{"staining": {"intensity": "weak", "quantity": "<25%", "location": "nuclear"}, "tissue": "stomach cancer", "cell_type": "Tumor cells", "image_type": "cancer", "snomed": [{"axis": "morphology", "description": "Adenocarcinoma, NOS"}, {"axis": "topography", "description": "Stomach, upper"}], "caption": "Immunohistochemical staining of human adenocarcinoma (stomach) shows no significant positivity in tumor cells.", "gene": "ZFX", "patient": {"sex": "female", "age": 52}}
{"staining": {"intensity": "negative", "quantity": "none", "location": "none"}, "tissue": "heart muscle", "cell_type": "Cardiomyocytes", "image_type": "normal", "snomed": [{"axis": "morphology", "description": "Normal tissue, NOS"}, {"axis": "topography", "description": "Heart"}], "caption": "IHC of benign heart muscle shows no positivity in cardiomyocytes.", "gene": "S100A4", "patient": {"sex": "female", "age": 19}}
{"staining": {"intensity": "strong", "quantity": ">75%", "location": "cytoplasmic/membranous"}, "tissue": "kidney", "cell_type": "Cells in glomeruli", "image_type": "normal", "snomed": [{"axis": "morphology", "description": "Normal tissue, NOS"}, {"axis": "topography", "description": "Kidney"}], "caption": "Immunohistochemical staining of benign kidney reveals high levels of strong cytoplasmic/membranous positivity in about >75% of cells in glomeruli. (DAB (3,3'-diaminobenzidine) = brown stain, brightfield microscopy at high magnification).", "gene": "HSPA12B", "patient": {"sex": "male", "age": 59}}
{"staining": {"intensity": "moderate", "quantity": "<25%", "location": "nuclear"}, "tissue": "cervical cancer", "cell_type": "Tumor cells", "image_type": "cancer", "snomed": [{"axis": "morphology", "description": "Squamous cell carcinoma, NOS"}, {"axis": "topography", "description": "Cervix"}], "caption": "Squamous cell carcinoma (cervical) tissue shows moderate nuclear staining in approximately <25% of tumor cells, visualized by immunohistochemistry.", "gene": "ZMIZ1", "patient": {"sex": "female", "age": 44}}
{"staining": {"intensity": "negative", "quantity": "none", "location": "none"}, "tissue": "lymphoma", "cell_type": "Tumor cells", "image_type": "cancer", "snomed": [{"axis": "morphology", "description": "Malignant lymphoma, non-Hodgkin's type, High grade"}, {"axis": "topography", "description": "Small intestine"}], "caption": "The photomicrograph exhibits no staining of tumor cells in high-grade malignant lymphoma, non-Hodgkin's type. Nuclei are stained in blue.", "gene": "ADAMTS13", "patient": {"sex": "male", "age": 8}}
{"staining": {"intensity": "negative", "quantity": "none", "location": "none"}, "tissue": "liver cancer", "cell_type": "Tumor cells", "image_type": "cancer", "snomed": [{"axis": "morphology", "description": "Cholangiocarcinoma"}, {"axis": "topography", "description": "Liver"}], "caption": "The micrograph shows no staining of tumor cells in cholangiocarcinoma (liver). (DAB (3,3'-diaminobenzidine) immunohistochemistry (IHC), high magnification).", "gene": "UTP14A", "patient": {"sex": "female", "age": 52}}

============================================================

_Problem details_: Some lines above hold the word "immunohistochemistry". Copy all of them.

_Answer section_:
{"staining": {"intensity": "moderate", "quantity": "<25%", "location": "nuclear"}, "tissue": "cervical cancer", "cell_type": "Tumor cells", "image_type": "cancer", "snomed": [{"axis": "morphology", "description": "Squamous cell carcinoma, NOS"}, {"axis": "topography", "description": "Cervix"}], "caption": "Squamous cell carcinoma (cervical) tissue shows moderate nuclear staining in approximately <25% of tumor cells, visualized by immunohistochemistry.", "gene": "ZMIZ1", "patient": {"sex": "female", "age": 44}}
{"staining": {"intensity": "negative", "quantity": "none", "location": "none"}, "tissue": "liver cancer", "cell_type": "Tumor cells", "image_type": "cancer", "snomed": [{"axis": "morphology", "description": "Cholangiocarcinoma"}, {"axis": "topography", "description": "Liver"}], "caption": "The micrograph shows no staining of tumor cells in cholangiocarcinoma (liver). (DAB (3,3'-diaminobenzidine) immunohistochemistry (IHC), high magnification).", "gene": "UTP14A", "patient": {"sex": "female", "age": 52}}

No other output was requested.